- [The task]
Take from the data every line in which the word "stains" is found.

____________________

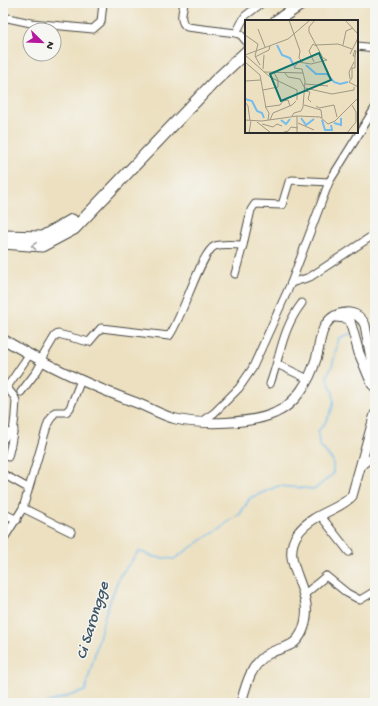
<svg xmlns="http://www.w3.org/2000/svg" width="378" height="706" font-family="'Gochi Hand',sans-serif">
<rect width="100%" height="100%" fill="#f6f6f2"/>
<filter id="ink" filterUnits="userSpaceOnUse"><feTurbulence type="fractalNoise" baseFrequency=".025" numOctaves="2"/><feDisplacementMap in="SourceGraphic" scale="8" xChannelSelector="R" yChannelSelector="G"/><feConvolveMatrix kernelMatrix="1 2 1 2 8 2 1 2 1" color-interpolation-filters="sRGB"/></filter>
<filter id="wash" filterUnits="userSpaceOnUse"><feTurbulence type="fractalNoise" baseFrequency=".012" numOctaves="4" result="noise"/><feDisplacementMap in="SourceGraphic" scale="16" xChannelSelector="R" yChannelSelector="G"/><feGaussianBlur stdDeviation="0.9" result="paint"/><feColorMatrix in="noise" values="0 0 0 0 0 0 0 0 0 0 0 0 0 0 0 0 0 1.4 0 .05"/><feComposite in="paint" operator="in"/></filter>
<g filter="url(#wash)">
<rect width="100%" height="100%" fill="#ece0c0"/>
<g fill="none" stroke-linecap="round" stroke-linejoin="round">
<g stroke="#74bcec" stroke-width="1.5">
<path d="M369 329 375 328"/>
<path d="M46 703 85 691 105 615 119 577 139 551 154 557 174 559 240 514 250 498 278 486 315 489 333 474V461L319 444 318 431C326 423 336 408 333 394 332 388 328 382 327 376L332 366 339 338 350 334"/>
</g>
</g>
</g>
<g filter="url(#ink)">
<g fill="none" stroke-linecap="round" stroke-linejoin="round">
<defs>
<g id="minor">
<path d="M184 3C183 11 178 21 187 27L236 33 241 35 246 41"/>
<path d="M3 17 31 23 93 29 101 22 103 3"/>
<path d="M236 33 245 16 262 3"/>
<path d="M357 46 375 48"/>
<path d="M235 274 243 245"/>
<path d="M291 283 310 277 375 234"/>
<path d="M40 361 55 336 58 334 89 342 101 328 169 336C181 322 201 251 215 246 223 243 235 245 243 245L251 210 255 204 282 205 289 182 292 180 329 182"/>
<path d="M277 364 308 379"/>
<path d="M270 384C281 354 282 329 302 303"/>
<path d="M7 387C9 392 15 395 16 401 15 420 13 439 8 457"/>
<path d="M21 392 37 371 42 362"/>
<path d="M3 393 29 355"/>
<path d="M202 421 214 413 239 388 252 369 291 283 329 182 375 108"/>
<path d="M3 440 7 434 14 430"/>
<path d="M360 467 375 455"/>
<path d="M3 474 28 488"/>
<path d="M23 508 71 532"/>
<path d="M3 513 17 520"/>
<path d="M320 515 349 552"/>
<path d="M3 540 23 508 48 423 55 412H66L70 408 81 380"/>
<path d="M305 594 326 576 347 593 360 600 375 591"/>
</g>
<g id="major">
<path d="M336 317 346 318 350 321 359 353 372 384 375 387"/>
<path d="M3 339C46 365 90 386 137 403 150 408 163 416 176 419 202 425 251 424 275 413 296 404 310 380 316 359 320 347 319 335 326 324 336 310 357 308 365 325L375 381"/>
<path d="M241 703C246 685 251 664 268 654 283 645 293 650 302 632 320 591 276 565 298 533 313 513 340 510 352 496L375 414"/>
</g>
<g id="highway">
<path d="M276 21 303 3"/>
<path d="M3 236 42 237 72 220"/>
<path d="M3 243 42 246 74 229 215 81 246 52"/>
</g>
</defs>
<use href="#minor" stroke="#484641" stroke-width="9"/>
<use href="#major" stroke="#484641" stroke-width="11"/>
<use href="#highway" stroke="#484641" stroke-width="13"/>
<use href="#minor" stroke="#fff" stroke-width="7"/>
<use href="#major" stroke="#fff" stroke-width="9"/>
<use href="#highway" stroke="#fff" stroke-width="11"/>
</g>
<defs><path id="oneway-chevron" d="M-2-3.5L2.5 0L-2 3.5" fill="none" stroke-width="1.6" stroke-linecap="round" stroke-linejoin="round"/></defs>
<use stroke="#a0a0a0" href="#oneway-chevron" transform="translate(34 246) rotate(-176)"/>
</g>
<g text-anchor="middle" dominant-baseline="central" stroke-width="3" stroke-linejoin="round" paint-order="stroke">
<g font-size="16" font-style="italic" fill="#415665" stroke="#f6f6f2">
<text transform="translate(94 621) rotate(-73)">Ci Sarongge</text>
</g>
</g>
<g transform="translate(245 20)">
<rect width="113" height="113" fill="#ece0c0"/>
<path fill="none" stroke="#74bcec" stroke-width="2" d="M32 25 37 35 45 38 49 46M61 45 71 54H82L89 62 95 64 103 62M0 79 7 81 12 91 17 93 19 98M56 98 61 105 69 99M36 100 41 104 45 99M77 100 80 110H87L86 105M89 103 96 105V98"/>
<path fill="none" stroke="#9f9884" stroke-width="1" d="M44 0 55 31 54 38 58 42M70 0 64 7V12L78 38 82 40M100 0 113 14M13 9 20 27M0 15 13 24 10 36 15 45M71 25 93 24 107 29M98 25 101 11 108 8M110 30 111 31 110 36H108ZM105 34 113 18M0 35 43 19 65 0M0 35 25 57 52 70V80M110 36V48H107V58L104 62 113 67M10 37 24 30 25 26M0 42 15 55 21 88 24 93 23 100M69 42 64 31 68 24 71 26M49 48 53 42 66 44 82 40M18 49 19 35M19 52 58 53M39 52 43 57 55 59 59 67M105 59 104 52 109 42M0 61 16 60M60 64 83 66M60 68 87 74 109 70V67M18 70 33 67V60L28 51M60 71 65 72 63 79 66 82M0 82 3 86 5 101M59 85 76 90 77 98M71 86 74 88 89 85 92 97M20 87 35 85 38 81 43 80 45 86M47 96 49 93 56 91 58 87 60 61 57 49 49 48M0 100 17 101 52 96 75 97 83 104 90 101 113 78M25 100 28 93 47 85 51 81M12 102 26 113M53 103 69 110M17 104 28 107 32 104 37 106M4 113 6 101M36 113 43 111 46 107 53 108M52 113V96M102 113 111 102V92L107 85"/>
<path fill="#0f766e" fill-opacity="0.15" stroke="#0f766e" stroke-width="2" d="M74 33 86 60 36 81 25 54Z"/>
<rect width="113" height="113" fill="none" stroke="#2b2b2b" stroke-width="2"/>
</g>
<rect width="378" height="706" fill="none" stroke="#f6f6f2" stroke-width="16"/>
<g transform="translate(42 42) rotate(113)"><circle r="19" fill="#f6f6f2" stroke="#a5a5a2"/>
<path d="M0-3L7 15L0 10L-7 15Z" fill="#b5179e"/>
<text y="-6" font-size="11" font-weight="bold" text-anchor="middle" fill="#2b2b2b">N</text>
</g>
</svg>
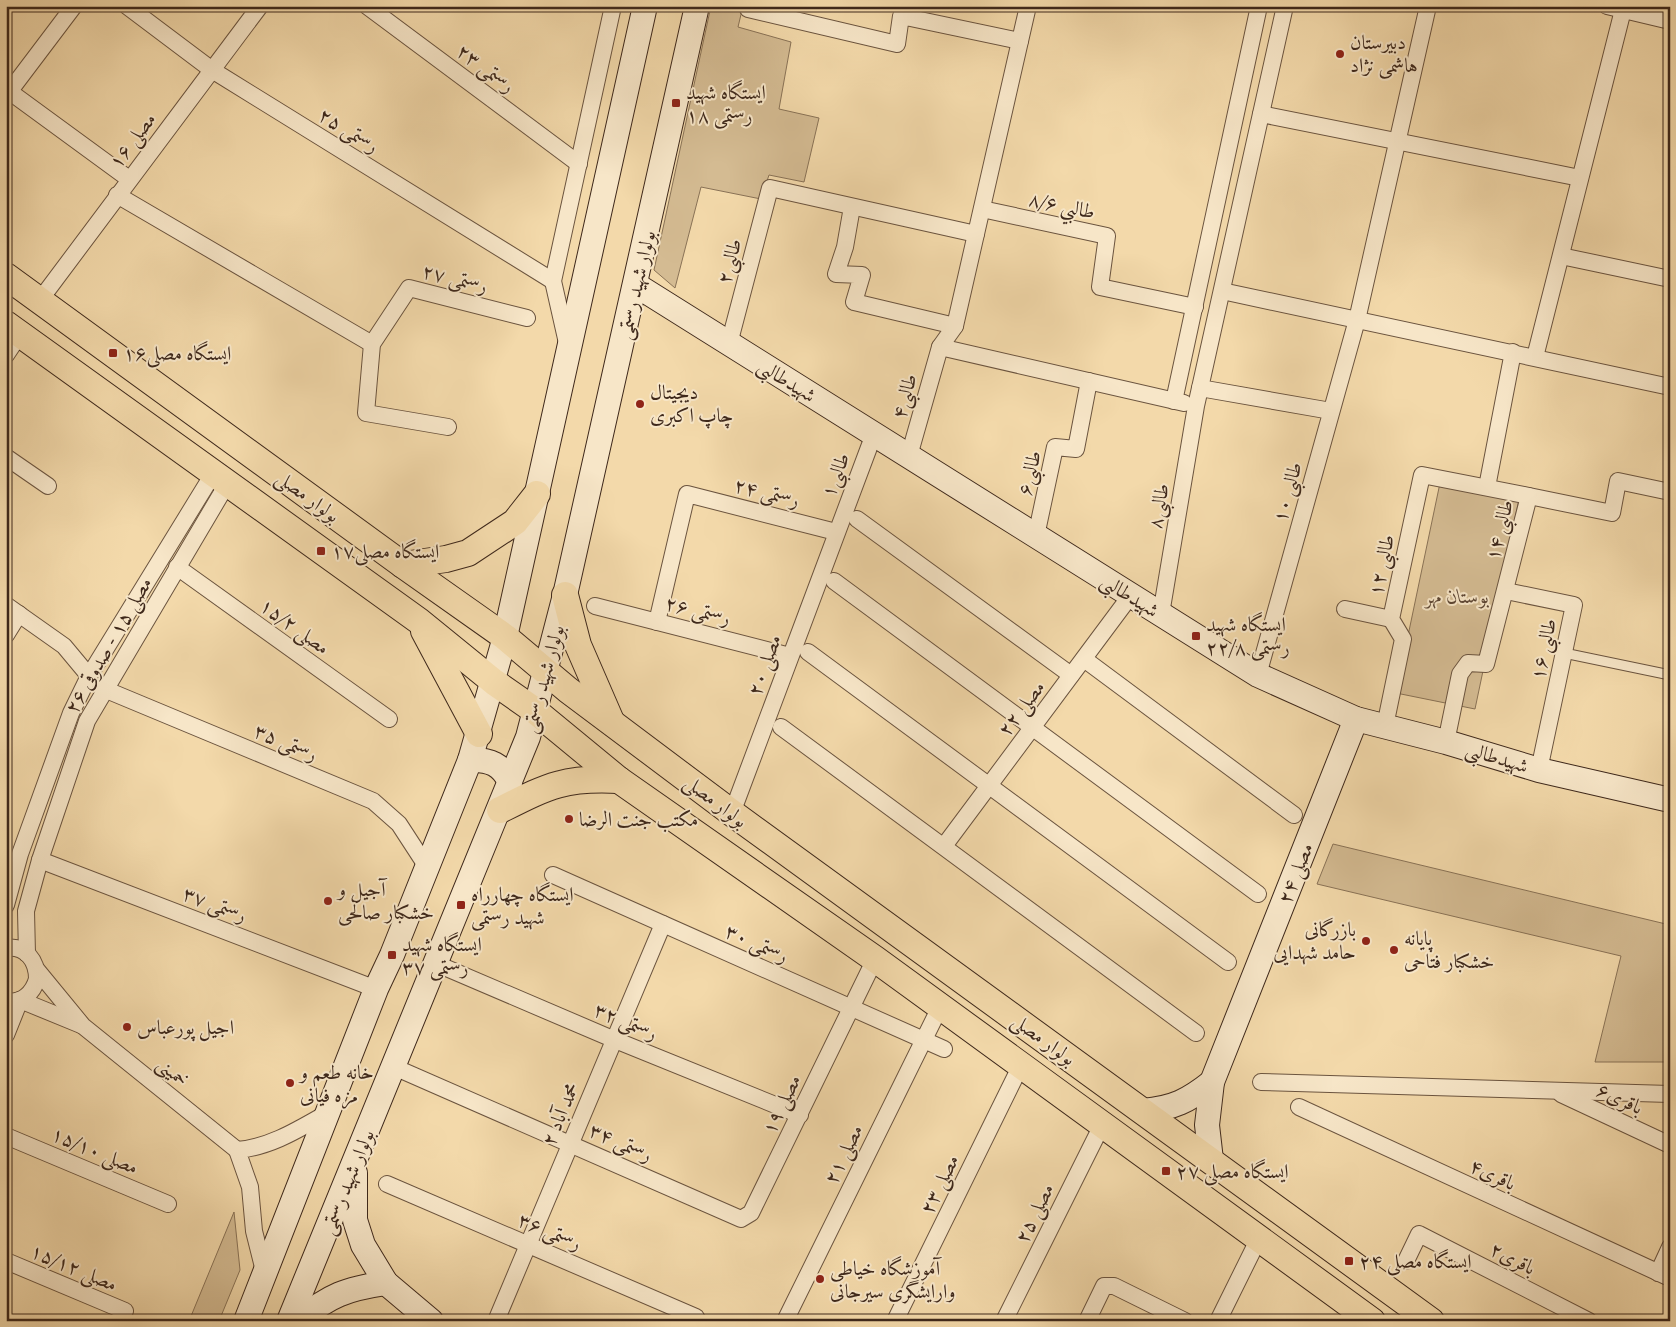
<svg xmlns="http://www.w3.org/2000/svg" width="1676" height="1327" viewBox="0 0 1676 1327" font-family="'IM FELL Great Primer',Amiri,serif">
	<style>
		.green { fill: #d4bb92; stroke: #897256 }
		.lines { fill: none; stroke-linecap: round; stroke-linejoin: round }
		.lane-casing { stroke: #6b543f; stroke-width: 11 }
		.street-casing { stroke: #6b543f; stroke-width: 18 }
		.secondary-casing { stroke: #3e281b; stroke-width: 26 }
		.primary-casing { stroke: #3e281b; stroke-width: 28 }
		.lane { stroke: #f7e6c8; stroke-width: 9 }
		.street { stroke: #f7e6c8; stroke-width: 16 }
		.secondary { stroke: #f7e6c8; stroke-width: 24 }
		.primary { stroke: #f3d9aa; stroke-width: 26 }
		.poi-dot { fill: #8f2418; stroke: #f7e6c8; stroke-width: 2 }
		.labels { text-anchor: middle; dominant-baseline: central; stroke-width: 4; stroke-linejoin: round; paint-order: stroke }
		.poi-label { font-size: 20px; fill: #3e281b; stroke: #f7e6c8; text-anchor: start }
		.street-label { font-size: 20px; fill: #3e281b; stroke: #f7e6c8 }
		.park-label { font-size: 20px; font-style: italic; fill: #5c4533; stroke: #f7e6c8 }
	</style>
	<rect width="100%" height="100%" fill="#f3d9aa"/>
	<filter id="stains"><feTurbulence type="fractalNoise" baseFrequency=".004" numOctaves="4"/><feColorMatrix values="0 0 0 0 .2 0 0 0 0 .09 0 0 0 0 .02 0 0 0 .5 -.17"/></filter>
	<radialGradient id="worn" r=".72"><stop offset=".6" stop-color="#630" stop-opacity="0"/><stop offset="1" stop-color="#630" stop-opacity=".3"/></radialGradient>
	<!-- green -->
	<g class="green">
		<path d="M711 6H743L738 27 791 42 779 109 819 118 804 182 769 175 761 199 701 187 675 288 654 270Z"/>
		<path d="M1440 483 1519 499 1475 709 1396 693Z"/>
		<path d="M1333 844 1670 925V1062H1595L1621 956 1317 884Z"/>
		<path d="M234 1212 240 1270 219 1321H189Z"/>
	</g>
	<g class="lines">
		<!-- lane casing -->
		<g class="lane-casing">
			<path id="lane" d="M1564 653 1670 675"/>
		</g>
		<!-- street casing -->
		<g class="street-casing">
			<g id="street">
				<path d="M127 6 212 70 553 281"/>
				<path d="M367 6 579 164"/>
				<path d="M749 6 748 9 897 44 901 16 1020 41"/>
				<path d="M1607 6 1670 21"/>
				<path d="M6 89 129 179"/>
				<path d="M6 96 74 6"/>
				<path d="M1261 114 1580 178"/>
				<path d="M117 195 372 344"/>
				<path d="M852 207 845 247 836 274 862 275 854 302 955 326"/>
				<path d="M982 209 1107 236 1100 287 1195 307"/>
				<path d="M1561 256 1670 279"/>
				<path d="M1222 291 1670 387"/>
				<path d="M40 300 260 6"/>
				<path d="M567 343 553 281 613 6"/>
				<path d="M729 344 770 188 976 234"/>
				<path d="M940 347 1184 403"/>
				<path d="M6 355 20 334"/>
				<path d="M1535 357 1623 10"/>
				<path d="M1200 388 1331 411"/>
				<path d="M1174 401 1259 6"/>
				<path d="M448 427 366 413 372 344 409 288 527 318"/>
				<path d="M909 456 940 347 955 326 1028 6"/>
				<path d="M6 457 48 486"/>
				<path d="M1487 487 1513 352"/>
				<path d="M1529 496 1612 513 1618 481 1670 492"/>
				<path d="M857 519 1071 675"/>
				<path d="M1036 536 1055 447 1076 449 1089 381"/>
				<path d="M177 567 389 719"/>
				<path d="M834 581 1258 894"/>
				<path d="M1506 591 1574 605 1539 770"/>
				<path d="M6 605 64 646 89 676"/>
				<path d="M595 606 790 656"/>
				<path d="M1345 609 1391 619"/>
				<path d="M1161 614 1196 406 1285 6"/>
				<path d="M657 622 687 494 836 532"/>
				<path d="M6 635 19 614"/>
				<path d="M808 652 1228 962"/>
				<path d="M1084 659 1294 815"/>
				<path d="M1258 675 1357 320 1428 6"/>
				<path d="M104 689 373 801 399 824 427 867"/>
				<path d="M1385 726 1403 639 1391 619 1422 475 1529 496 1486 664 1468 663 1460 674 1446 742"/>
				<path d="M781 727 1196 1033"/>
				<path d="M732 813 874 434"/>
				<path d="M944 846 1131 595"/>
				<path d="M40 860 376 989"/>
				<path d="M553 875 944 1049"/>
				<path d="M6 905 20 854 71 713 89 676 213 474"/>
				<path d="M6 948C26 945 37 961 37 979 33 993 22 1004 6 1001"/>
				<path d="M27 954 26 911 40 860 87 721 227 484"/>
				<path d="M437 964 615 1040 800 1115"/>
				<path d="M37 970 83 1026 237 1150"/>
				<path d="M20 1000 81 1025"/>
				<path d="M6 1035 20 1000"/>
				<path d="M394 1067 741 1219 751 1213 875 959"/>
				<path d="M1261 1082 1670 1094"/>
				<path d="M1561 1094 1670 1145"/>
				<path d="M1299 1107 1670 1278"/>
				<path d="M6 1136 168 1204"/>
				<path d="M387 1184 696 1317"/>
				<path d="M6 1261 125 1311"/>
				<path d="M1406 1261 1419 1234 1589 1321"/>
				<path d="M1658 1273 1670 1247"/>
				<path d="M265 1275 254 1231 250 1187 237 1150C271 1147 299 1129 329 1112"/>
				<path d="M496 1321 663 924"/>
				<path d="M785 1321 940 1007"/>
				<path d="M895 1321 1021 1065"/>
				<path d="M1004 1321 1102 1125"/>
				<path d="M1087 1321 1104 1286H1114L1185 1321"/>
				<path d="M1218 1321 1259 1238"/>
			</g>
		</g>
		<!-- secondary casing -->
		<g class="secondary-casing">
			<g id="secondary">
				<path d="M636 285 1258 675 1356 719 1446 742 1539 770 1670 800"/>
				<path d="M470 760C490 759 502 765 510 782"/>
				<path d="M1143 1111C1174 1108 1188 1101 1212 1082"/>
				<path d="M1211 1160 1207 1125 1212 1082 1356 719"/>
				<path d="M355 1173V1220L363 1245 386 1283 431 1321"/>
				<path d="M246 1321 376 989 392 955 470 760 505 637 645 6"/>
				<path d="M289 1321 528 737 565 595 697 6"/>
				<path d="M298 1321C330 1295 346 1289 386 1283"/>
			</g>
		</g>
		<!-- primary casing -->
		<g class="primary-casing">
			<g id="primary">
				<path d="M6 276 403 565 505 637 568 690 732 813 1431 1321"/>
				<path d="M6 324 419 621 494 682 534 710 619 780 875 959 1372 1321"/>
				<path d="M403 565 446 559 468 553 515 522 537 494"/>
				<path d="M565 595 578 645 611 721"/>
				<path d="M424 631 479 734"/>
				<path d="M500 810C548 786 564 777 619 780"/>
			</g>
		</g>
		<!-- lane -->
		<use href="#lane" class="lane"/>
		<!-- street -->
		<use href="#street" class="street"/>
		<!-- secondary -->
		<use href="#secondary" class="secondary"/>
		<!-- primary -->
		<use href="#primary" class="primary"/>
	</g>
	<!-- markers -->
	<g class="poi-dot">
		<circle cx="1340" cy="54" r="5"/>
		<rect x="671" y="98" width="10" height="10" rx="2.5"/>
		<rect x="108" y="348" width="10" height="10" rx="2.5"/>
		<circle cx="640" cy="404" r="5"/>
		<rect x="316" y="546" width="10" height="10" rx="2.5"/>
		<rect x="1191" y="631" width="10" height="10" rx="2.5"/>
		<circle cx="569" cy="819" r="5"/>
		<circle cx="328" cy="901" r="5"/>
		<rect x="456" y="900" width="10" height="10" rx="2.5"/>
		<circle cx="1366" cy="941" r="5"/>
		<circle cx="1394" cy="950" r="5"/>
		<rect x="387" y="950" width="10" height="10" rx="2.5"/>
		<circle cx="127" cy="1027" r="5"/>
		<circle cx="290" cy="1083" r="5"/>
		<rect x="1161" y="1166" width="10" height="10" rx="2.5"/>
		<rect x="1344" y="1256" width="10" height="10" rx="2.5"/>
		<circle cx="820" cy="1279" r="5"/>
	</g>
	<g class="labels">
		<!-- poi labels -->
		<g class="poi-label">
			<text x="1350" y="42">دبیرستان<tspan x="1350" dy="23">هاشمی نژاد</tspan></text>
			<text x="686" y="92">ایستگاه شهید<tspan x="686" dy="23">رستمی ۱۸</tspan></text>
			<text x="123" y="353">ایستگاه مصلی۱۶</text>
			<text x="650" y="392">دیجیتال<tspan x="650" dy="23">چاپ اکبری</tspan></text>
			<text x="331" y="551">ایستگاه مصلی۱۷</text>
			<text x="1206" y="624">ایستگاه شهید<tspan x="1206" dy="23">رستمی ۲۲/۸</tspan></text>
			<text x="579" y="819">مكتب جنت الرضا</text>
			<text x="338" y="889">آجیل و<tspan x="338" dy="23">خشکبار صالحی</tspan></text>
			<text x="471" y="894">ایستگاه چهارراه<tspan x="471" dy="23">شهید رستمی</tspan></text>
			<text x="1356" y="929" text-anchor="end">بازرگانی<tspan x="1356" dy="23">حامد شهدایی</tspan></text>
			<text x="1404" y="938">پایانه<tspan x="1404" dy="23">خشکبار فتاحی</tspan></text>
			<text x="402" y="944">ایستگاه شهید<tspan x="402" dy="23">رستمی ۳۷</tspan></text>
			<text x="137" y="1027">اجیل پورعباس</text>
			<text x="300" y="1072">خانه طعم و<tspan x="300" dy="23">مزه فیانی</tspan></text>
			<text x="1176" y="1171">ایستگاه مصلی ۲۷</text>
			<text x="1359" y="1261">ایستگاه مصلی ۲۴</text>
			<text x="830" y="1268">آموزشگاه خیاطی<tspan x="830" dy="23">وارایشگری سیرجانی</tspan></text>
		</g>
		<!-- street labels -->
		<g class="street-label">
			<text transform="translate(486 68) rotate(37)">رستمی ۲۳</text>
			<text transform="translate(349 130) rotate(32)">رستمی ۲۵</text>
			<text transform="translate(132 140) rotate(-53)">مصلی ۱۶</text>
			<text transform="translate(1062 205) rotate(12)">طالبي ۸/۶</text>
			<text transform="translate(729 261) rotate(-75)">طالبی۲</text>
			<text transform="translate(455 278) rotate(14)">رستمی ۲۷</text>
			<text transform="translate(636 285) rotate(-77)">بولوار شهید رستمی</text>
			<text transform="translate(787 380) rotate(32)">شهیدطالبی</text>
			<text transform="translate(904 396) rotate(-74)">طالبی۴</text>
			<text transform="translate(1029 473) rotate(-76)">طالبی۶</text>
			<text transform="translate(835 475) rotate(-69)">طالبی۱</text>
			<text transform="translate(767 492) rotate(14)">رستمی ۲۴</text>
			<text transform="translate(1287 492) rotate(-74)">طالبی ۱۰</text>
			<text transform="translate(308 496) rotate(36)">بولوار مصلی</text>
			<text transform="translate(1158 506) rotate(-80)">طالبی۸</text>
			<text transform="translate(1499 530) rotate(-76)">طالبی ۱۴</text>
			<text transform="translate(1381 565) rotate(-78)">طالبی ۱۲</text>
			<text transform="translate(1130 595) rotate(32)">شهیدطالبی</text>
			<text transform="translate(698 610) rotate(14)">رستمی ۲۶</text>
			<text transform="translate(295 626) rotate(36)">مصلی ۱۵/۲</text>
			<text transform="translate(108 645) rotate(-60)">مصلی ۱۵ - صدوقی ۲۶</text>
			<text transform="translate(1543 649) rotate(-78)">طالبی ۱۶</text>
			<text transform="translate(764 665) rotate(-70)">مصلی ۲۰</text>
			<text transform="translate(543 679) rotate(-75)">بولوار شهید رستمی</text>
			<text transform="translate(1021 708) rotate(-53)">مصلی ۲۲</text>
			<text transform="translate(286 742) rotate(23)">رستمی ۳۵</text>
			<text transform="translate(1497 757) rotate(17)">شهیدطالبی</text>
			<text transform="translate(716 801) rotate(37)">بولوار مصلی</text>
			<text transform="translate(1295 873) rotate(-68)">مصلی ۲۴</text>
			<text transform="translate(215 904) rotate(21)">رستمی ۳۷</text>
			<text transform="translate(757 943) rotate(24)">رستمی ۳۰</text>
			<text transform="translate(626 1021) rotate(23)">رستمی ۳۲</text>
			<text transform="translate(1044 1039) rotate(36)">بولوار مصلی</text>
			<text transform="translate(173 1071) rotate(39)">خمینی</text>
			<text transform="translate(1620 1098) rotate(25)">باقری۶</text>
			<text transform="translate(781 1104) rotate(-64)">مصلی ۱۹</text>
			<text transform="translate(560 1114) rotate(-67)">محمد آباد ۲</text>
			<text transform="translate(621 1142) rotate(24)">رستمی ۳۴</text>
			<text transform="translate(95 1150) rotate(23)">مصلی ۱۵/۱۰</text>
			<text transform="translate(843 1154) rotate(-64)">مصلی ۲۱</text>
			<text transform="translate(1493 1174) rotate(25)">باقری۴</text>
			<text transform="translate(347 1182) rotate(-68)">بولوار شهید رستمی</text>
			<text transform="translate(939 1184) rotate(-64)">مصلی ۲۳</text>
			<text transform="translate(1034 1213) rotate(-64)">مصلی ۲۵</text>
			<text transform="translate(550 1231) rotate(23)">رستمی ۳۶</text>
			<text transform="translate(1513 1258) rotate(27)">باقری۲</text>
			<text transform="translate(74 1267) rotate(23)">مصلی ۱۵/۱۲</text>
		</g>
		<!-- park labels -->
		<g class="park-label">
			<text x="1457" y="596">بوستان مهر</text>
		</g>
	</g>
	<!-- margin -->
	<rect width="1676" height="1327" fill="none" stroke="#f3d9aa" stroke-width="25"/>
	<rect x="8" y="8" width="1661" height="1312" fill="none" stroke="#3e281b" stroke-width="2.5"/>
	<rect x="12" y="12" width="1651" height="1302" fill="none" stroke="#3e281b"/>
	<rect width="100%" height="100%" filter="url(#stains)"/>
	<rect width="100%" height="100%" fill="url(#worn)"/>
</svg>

____________________

- [Worked solution]
	<filter id="stains"><feTurbulence type="fractalNoise" baseFrequency=".004" numOctaves="4"/><feColorMatrix values="0 0 0 0 .2 0 0 0 0 .09 0 0 0 0 .02 0 0 0 .5 -.17"/></filter>
	<rect width="100%" height="100%" filter="url(#stains)"/>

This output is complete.